Creating content consistently is no small feat. It takes time, effort, and more than a bit of planning – especially if you’re a small business owner or consultant, or working full-time while trying to manage your own content on the side.
It’s easy to feel overwhelmed when thinking about how to juggle brainstorming ideas, crafting posts, and publishing them everywhere regularly. But with a clear plan in place, content creation doesn’t have to be hard.
When Zoetica Media founder Kami Huyse launched her business many years ago, one of the first things she did was start a PR blog to connect with others in the industry. Soon she was part of a vibrant communications community where people shared best practices and referred opportunities to each other via word of mouth.
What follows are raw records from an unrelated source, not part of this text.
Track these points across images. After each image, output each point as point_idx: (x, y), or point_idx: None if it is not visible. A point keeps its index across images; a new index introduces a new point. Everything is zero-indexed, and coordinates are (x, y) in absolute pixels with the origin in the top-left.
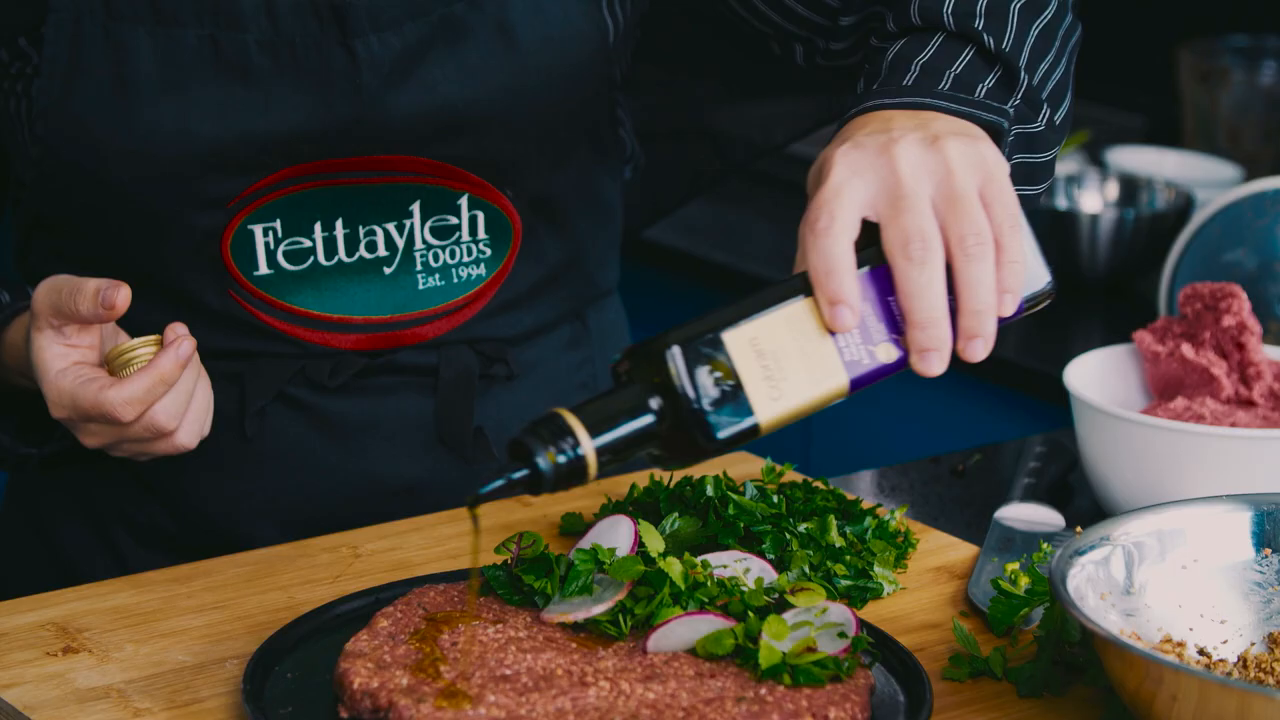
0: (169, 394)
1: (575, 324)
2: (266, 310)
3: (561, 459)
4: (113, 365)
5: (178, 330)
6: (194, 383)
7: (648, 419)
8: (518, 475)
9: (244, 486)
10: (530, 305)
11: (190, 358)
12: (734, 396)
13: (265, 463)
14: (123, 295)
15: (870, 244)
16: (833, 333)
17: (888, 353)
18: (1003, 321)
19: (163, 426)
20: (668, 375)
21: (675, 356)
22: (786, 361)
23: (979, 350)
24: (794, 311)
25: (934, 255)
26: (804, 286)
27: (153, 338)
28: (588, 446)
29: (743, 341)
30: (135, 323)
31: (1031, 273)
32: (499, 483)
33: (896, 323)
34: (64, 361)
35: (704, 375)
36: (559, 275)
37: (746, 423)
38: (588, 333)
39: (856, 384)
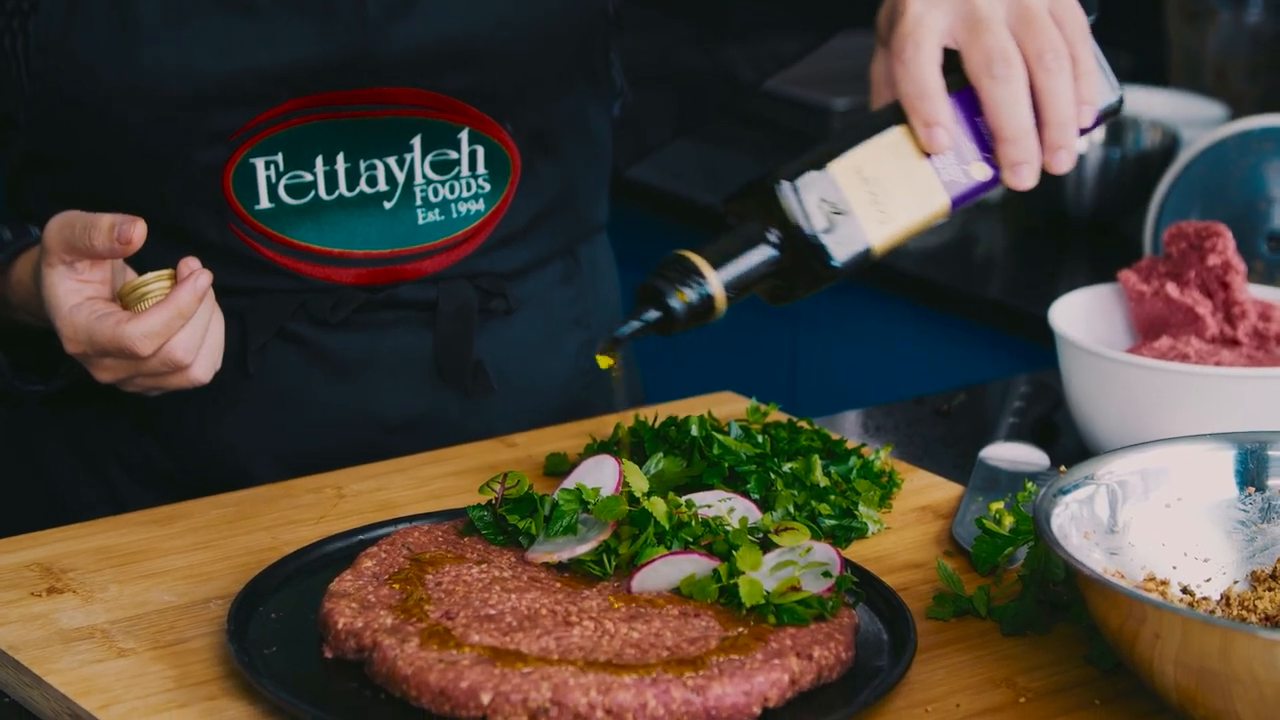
0: (186, 327)
1: (568, 260)
2: (267, 245)
3: (692, 296)
4: (127, 300)
5: (192, 264)
6: (209, 316)
7: (768, 252)
8: (651, 317)
9: (244, 423)
10: (526, 240)
11: (206, 291)
12: (846, 223)
13: (266, 399)
14: (139, 230)
15: (952, 70)
16: (929, 155)
17: (981, 171)
18: (1081, 134)
19: (179, 360)
20: (781, 209)
21: (787, 190)
22: (890, 186)
23: (1064, 161)
24: (892, 138)
25: (1017, 72)
26: (897, 115)
27: (166, 272)
28: (715, 283)
29: (848, 170)
30: (136, 259)
31: (1103, 85)
32: (634, 325)
33: (986, 142)
34: (77, 297)
35: (815, 205)
36: (554, 210)
37: (861, 246)
38: (580, 269)
39: (956, 202)
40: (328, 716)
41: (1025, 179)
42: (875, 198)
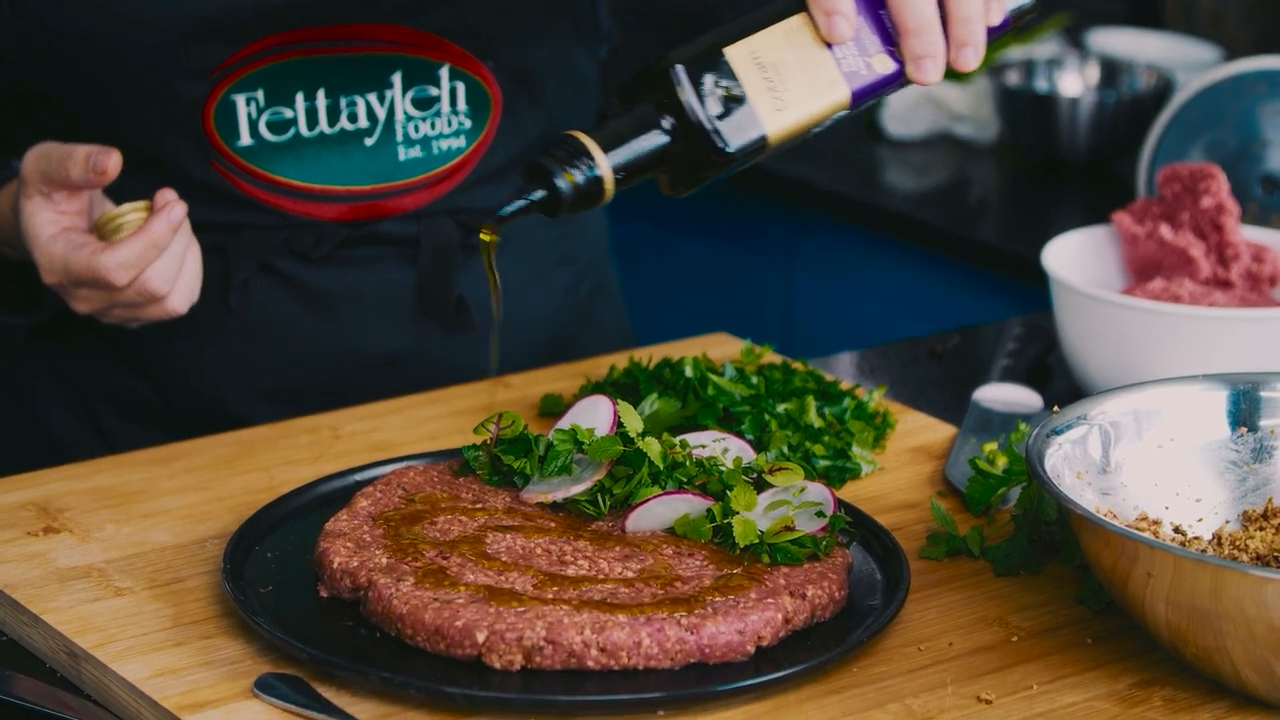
0: (161, 258)
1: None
2: (249, 181)
3: (579, 178)
4: (103, 231)
5: (168, 195)
6: (185, 248)
7: (660, 137)
8: (536, 196)
9: (227, 358)
10: (508, 177)
11: (182, 222)
12: (740, 109)
13: (248, 335)
14: (114, 160)
15: None
16: (830, 46)
17: (884, 63)
18: (992, 34)
19: (155, 291)
20: (675, 93)
21: (680, 74)
22: (788, 74)
23: (970, 58)
24: (791, 26)
25: None
26: (799, 3)
27: (142, 203)
28: (604, 166)
29: (744, 56)
30: (119, 196)
31: None
32: (519, 203)
33: (890, 35)
34: (54, 228)
35: (710, 90)
36: (536, 149)
37: (755, 133)
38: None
39: (858, 96)
40: (323, 655)
41: (929, 74)
42: (772, 85)
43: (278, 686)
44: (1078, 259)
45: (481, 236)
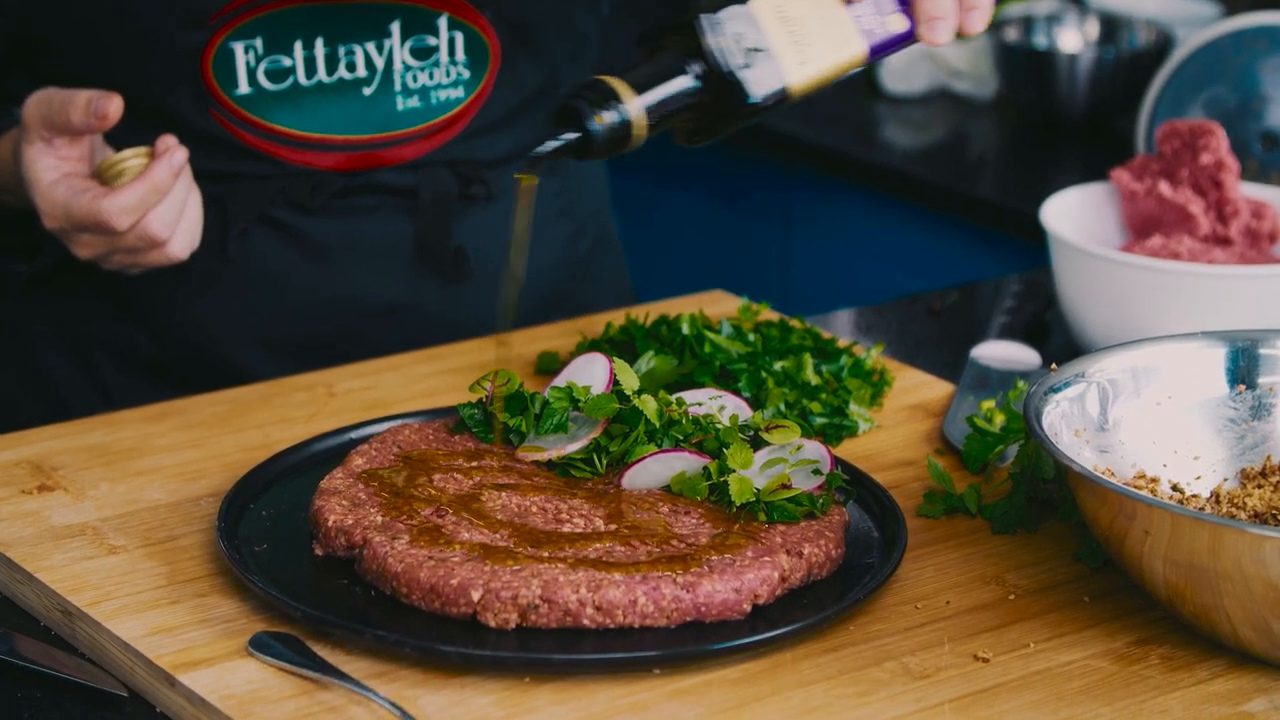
0: (162, 203)
1: None
2: (247, 130)
3: (611, 120)
4: (104, 176)
5: (168, 141)
6: (186, 193)
7: (690, 82)
8: (569, 138)
9: (226, 309)
10: (507, 129)
11: (183, 167)
12: (764, 61)
13: (246, 285)
14: (115, 105)
15: None
16: (849, 3)
17: (898, 23)
18: None
19: (156, 235)
20: (702, 42)
21: (708, 23)
22: (810, 29)
23: (978, 21)
24: None
25: None
26: None
27: (143, 149)
28: (635, 109)
29: (769, 9)
30: (118, 144)
31: None
32: (553, 144)
33: None
34: (55, 173)
35: (735, 41)
36: (535, 101)
37: (778, 84)
38: (564, 161)
39: (874, 51)
40: (318, 613)
41: (940, 35)
42: (795, 39)
43: (272, 645)
44: (1076, 216)
45: (519, 179)
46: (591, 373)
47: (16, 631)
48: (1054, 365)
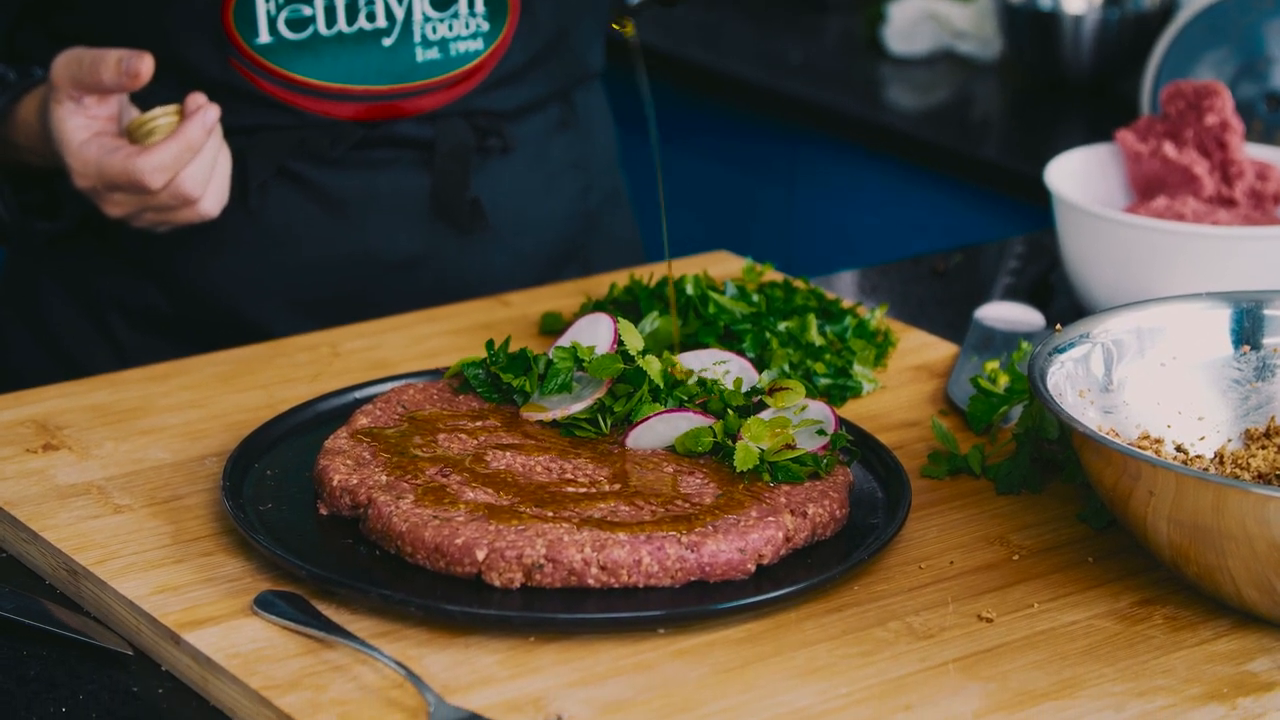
0: (195, 161)
1: (564, 105)
2: (267, 79)
3: None
4: (135, 135)
5: (199, 99)
6: (217, 151)
7: None
8: None
9: (244, 264)
10: (524, 80)
11: (215, 125)
12: None
13: (265, 239)
14: (146, 64)
15: None
16: None
17: None
18: None
19: (189, 193)
20: None
21: None
22: None
23: None
24: None
25: None
26: None
27: (173, 107)
28: None
29: None
30: (137, 97)
31: None
32: None
33: None
34: (86, 133)
35: None
36: (550, 52)
37: None
38: (576, 115)
39: None
40: (323, 573)
41: None
42: None
43: (277, 604)
44: (1081, 177)
45: (619, 29)
46: (596, 333)
47: (22, 590)
48: (1058, 326)
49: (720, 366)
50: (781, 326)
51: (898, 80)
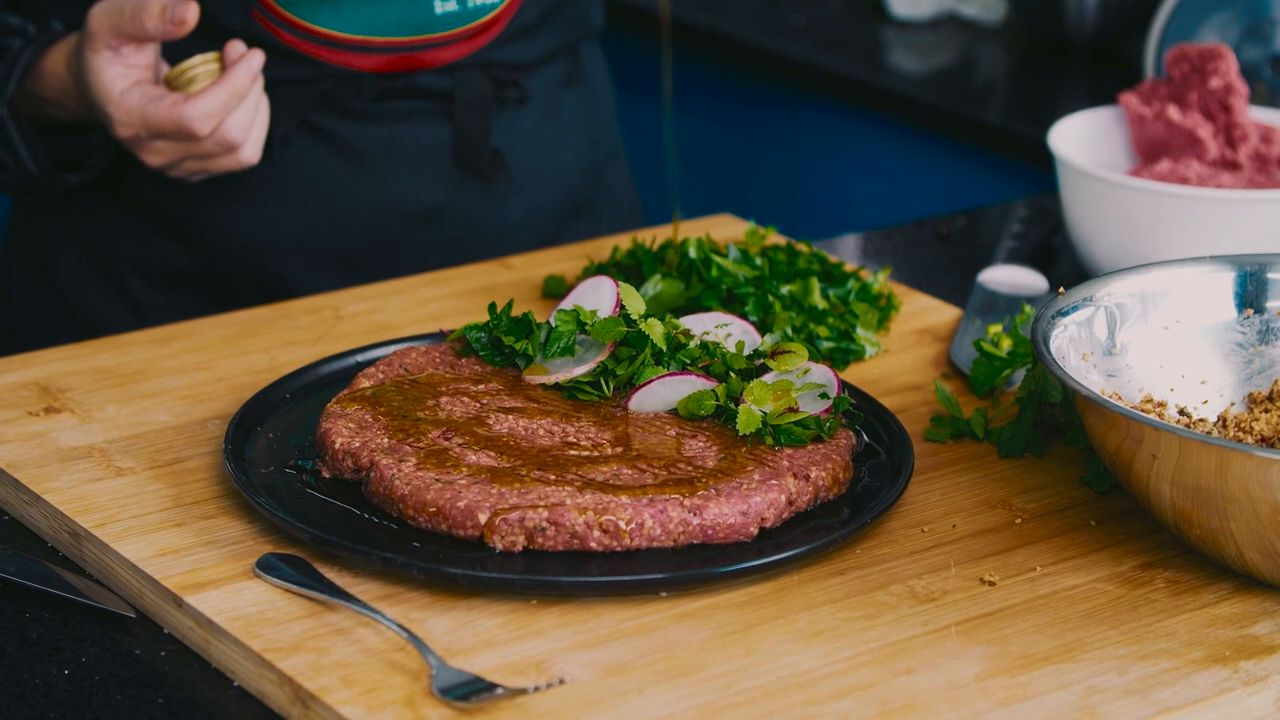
0: (240, 107)
1: (570, 60)
2: (288, 30)
3: None
4: (176, 83)
5: (239, 47)
6: (259, 97)
7: None
8: None
9: (266, 217)
10: (536, 33)
11: (259, 70)
12: None
13: (288, 191)
14: (192, 11)
15: None
16: None
17: None
18: None
19: (234, 139)
20: None
21: None
22: None
23: None
24: None
25: None
26: None
27: (213, 54)
28: None
29: None
30: (163, 49)
31: None
32: None
33: None
34: (126, 81)
35: None
36: (560, 5)
37: None
38: (581, 69)
39: None
40: (325, 535)
41: None
42: None
43: (279, 566)
44: (1084, 140)
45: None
46: (598, 296)
47: (25, 553)
48: (1061, 290)
49: (723, 330)
50: (784, 290)
51: (901, 44)
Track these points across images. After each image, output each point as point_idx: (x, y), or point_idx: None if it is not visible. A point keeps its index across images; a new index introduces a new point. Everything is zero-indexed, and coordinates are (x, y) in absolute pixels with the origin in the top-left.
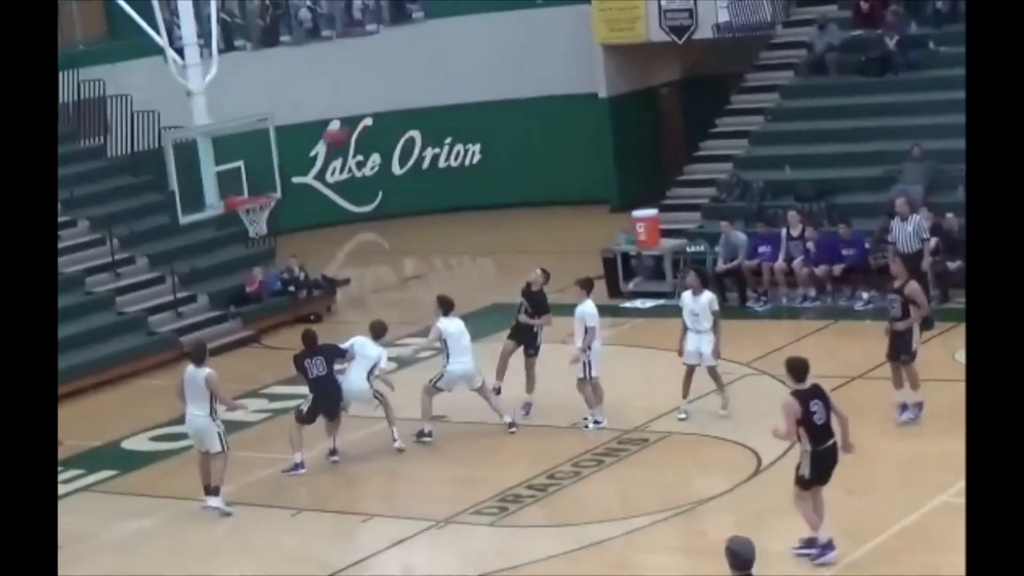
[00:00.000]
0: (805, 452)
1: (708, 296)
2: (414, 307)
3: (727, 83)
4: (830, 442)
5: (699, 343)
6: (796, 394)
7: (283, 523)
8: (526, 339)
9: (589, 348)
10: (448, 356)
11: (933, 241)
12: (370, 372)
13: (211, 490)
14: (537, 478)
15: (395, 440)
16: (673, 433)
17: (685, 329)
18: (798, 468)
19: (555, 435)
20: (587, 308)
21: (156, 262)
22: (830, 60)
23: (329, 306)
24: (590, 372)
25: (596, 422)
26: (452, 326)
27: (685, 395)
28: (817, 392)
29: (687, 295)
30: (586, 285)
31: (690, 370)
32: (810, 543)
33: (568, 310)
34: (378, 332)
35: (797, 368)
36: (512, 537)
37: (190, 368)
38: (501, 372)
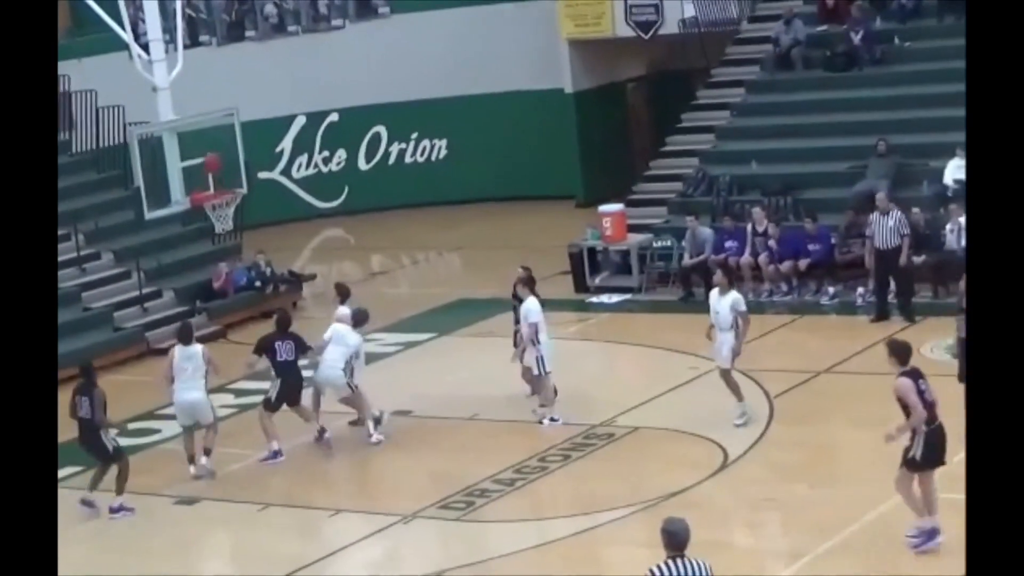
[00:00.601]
0: (920, 432)
1: (732, 296)
2: (380, 303)
3: (693, 78)
4: (939, 421)
5: (722, 344)
6: (905, 375)
7: (250, 518)
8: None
9: (538, 343)
10: None
11: None
12: (348, 361)
13: (206, 451)
14: (504, 472)
15: (371, 435)
16: (640, 428)
17: (712, 326)
18: (908, 450)
19: (522, 430)
20: (530, 304)
21: (122, 258)
22: (795, 55)
23: (295, 301)
24: (544, 367)
25: (553, 419)
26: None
27: (737, 397)
28: (921, 372)
29: (714, 293)
30: (528, 282)
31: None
32: (932, 533)
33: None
34: (359, 320)
35: (903, 351)
36: (479, 532)
37: (179, 349)
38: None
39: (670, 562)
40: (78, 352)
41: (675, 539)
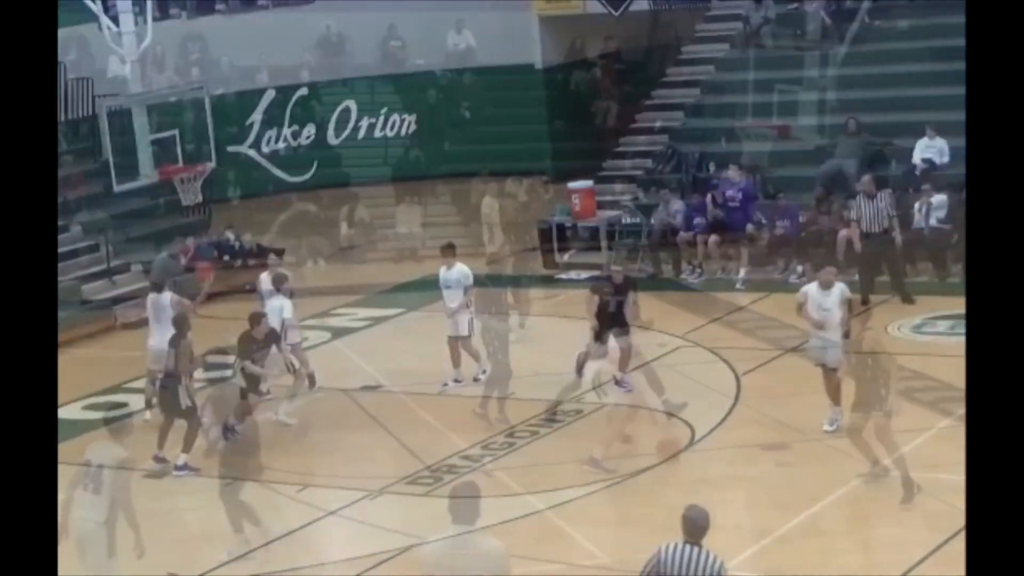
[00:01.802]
0: None
1: (838, 289)
2: (349, 278)
3: (663, 55)
4: None
5: (825, 341)
6: None
7: (216, 493)
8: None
9: (470, 306)
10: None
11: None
12: (282, 323)
13: None
14: (472, 449)
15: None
16: (607, 405)
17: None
18: None
19: (489, 406)
20: (463, 269)
21: (90, 231)
22: (765, 33)
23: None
24: (472, 329)
25: (456, 381)
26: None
27: (835, 401)
28: None
29: (813, 288)
30: (448, 250)
31: (823, 369)
32: None
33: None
34: (278, 283)
35: None
36: (447, 508)
37: (150, 297)
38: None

“A lot of this is about building a community around your brand,” says Kami. “Social media is awesome but social media is a vehicle to grow your community and grow the people that you are going to be working with.”
But even though Kami understood the power of community, creating content consistently to grow her community was still a challenge. She knew she needed to devise a system that would help her.
Reasons Why We Don’t Create Content
Knowing the reasons we may not be creating content is important so we can be aware of traps to avoid. Here are the four Kami identified:
1. Doing All Or Most Of the Jobs Yourself. While she understands that at the beginning “it's definitely the way you have to go,” she also suggests that “you need to start thinking almost immediately about how you can…shorten what you do… [or] find some help.”
2. Creating Everything From Scratch.”You may be able to do it for a while,” she says, but eventually, “are going to hit a road bump.”
3. Feeling Fear, Overwhelm, or Obligation. “I sometimes was worried about what people would think about me,” she shares. “I was worried about my peers judging me, I was worried about so many things.”
4. Feeling Uninspired. “[If] you're feeling uninspired, you're just not going to create the content that you should be creating,” she acknowledges.
How To Make a Robust Plan for Consistent Content Creation
Kami created a four-step process to ensure everyone can consistently create content, even when everyday pressures build up.
Step 1: Something Has To Give – Create White Space. “You need white space, you need to have time, like when you're out on a walk, when you're taking a shower, when you're just sitting around thinking,” she explains. “ The point is you need some white space in order to have the ideas that you need to get.” She suggests finding time by using the Eisenhower Matrix (sometimes called the Eisenhower Box) and placing tasks in either the Decide, Do, Delegate, or Delete category.
Step 2: Create Standard Operating Procedures (SOPs) and Set Up a Content Generator. “You want to put together your operating instructions for your business. [Ask yourself], what is the pathway you take to get your content out?” Kami recommends. “The reason why it's important for you to write it all out and put it somewhere is because someday people are going to take pieces of that process for you and you're going to sit down with them and you're going to try to teach them your process.” Meanwhile, the content generator is “where you're going to keep all of the information that you have so that you can just put it together [when you need it].”
Step 3: Crush Your Fear, Overwhelm, and Obligation With Accountability. “For me, if it's not on my calendar it's not happening,” Kami says. “If I haven't made a commitment to it, it's not happening.” She also admits that “I kind of work to deadlines, I'm really much better at working to deadlines than anything else.” Find what works for you – anywhere from starting early and completing work way ahead of a deadline to waiting until a deadline is looming to finish things – and schedule your tasks around that.
Step 4: Uninspired? Not Sure What To Post? Create your Brand Voice. Kami says it’s important to create your own brand voice so eventually people can help you create your own content. “You need your own brand voice to be defined,” she says. “Why? Because guess what? If your brand voice is defined, other people can write for you and sound like you.” AI can be a valuable tool in this process as well, she explains. “And now with AI on the scene, I mean you can take this brand voice, put it in an AI, say ‘write a promo about this, this, and this, and in this brand voice.’ Having that brand voice nailed down is really critical,” adding that, “I have an entire brand voice process that I’ll be going through soon…. You walk away with your brand voice nail down so that you can use it to hire other people to help you.”
Conquering your Brand Voice Means Easy Content Creation
Kami believes that once you have a brand voice, “creating content becomes extremely easy.” That’s why Kami regularly offers free, hands-on workshops developing brand voice and vertical video creation, as well as a Smart Social Mastery group that focuses on developing that authentic voice from start through development.